Similar to her mother’s, Lyn’s move was incredibly tough and culturally shocking. She continued to speak her native tongue to her daughters (who could only understand but not speak Tagalog). And although Lyn knew how to speak English, she had to adjust to American English—which had lots of slang and goes 100 miles per hour compared to what she was used to. With incredible homesickness and constantly missing her siblings and parents, Lyn visited her homeland a handful of times over the years and occasionally met newborn nephews and nieces, myself included.

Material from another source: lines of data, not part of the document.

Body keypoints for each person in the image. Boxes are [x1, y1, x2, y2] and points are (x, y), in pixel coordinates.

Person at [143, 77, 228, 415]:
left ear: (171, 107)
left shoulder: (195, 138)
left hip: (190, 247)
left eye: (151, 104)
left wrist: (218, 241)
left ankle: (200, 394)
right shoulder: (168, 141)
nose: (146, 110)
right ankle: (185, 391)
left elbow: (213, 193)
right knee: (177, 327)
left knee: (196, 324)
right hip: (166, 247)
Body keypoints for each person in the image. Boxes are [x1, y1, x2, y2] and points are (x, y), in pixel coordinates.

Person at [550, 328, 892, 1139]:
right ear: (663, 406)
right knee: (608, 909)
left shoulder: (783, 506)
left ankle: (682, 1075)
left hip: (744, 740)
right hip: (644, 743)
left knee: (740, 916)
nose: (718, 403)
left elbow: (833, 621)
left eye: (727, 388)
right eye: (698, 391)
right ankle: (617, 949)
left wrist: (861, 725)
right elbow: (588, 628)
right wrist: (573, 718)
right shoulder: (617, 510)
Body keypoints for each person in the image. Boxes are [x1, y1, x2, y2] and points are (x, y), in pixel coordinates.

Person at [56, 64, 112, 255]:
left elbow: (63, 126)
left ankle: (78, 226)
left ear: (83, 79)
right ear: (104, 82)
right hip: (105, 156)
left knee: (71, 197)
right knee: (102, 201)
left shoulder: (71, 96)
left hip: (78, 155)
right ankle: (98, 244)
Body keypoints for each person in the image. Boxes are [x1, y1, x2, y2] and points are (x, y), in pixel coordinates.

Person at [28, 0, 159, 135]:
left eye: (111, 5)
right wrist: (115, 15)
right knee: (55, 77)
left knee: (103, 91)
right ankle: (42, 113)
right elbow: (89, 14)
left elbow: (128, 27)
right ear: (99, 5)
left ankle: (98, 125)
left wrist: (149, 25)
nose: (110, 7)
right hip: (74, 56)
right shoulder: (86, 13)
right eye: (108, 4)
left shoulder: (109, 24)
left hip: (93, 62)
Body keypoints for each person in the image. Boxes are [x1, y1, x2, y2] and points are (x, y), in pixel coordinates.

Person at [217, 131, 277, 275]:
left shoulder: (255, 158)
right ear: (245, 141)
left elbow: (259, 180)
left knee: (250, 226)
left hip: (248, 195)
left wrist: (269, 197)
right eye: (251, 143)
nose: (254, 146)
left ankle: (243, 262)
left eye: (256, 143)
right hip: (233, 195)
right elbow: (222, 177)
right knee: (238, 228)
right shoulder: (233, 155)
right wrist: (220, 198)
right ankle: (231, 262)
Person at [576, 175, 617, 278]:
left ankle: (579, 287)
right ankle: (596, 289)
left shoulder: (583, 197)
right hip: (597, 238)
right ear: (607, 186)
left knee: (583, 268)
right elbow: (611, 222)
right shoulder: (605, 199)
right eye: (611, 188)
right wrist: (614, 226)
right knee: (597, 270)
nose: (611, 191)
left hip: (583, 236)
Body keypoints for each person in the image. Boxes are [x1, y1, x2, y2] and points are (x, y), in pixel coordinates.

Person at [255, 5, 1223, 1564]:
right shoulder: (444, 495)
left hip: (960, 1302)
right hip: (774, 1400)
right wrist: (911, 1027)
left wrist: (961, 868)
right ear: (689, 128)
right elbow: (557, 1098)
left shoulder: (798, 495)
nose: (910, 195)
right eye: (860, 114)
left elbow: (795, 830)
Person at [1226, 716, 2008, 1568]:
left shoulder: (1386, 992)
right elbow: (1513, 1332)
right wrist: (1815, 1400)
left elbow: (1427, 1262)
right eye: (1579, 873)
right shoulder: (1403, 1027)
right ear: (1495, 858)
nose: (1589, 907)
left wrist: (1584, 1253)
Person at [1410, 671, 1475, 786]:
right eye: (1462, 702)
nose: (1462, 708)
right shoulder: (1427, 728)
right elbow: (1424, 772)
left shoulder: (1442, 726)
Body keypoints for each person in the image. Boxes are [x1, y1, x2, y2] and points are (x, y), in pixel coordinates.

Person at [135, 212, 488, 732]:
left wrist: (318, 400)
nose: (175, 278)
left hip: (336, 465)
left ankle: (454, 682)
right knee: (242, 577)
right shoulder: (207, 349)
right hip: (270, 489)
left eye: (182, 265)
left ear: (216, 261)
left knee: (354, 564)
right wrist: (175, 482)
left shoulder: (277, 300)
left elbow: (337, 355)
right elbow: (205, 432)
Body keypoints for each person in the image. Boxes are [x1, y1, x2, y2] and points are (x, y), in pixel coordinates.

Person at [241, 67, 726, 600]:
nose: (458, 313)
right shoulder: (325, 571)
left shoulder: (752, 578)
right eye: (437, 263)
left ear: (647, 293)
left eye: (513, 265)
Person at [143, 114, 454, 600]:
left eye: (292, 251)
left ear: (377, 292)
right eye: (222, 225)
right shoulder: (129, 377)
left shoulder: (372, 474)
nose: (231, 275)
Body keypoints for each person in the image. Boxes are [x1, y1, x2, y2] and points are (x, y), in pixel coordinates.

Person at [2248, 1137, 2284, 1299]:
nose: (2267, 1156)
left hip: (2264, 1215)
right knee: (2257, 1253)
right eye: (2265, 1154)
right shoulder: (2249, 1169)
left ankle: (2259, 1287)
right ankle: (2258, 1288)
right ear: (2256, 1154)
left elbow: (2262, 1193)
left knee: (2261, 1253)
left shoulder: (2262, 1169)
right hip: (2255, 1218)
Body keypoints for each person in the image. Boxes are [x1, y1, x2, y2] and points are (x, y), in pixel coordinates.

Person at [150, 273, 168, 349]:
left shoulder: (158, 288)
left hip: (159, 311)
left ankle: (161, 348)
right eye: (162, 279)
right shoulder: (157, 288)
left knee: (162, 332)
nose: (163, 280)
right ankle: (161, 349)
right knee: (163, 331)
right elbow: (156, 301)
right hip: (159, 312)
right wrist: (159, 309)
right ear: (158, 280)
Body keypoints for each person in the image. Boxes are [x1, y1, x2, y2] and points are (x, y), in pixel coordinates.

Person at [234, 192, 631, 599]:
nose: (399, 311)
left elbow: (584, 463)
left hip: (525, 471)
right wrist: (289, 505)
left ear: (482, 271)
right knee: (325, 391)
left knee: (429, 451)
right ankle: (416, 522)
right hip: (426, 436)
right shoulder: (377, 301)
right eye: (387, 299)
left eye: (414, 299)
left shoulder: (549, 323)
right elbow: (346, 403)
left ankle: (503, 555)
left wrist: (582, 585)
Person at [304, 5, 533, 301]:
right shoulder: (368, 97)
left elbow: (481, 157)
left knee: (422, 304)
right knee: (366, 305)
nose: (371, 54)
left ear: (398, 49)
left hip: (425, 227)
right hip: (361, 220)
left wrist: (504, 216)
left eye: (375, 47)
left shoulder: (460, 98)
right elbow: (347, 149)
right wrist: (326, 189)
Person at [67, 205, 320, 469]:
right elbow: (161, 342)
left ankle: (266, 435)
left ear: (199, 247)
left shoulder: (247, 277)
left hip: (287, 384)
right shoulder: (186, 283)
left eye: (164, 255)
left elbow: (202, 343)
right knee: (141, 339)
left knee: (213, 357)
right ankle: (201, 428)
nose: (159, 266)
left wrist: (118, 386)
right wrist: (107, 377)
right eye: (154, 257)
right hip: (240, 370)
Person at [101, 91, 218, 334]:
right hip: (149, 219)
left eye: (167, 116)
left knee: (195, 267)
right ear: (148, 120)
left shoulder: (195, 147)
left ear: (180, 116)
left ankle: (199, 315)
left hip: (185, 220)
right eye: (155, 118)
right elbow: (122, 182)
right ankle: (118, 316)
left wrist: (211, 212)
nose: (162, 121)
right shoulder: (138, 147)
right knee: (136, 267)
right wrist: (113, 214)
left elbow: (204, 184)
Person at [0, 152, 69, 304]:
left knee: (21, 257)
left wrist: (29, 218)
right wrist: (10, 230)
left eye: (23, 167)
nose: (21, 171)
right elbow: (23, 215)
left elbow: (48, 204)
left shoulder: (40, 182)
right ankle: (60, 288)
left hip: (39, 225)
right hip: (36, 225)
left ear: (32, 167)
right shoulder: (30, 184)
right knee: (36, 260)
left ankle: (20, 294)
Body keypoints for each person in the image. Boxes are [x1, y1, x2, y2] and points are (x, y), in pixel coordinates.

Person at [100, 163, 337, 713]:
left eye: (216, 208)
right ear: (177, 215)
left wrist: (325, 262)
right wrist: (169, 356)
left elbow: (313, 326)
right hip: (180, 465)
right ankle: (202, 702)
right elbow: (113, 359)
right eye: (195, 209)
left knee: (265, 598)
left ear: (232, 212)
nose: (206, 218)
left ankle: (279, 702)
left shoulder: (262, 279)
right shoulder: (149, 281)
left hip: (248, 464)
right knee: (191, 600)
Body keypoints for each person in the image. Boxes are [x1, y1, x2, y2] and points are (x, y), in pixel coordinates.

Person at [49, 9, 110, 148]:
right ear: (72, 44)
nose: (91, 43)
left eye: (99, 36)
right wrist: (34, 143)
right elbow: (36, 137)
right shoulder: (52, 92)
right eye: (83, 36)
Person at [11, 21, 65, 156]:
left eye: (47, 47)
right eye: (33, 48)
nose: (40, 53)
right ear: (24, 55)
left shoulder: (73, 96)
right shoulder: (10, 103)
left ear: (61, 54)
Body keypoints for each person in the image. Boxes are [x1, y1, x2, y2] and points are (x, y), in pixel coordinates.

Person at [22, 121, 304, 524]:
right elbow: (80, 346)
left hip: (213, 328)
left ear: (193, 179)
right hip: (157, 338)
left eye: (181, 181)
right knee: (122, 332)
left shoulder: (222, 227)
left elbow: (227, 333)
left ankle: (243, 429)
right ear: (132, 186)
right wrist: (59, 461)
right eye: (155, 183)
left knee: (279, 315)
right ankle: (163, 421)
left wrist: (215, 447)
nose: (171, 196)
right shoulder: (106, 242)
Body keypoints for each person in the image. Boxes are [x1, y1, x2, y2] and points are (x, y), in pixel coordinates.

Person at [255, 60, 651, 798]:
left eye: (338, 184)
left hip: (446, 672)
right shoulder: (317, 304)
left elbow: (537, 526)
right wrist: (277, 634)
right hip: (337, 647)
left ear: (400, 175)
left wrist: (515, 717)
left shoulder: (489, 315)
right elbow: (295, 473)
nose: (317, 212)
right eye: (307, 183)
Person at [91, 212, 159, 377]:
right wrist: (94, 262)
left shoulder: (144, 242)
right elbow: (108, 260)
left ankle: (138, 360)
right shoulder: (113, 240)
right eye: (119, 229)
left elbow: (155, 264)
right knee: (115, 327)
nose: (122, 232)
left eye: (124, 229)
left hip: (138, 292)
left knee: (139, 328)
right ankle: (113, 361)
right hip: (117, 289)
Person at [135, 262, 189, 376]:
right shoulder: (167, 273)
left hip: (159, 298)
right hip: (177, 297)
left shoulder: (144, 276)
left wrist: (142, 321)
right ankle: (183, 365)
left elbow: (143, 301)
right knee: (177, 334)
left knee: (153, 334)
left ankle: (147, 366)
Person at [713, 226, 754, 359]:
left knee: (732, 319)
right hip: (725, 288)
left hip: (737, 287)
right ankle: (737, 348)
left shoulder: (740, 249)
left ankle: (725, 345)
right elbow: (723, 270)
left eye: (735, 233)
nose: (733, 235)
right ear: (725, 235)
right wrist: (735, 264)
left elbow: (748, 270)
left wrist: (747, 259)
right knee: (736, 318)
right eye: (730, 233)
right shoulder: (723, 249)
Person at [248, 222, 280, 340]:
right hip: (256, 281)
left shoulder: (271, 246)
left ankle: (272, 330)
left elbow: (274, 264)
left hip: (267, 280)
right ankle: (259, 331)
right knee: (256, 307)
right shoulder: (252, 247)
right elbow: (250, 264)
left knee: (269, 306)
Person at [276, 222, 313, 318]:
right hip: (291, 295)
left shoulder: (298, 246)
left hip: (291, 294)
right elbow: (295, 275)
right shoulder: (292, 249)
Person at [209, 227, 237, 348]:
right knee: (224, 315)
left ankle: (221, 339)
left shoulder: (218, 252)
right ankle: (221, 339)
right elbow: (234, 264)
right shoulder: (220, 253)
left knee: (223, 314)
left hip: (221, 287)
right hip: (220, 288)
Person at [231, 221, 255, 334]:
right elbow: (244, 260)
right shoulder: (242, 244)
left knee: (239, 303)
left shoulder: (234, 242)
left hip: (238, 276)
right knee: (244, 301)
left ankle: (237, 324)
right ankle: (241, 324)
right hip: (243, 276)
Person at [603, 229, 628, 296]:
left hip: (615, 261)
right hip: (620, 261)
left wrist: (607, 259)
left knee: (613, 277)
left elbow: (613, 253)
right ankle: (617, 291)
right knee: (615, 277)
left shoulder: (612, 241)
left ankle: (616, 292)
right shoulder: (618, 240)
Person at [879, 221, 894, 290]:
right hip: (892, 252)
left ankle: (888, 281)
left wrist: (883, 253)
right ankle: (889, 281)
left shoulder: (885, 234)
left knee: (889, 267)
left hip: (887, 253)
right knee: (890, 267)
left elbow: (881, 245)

She didn’t know at the time, but Lyn’s daringness to do what her mother did thirty years prior paved such an incredible path for all her family members. Several years after living in the U.S., Lyn petitioned her mom for a permanent residency visa, who then eventually petitioned all seven of her other children—Lyn’s brothers and sisters. Because of various rules and blockades of the US immigration system, it took 20 years for all seven to arrive. Each sibling had their own unique journey to obtain their visas and bring their own families; but ultimately, created limitless opportunity for their children—Lyn’s nephews and nieces, and Paula’s grandkids.
As mothers and role models, Paula and Lyn had equally monumental challenges when they decided to leave a familiar environment and culture to explore a completely foreign one. Because of these two brave women, my aunts, uncles, cousins and I were able to foster successful careers and higher education, own homes, build families, and travel all over the world. Specifically, they inspired me to write about my heritage and document their journeys.
This story is multi-generational for my family: my grandmother and mother were immigrants—as am I. We immigrated in the late 20th century, while many Chinese and Japanese families immigrated in the early 20th century, and many European families immigrated in the 18th-19th centuries. The pattern continues today as even more families from all over the world continue to immigrate—especially those in our neighboring countries.
However, there are hundreds or thousands—no, actually millions—of others over time who can relate almost exactly to this story because the immigrant story is all the same: we sacrifice our home, culture, and comforts to move to an unfamiliar place; all for a chance at a better life—for ourselves, our children, and future generations. This is not just the immigrant story, it is the American story.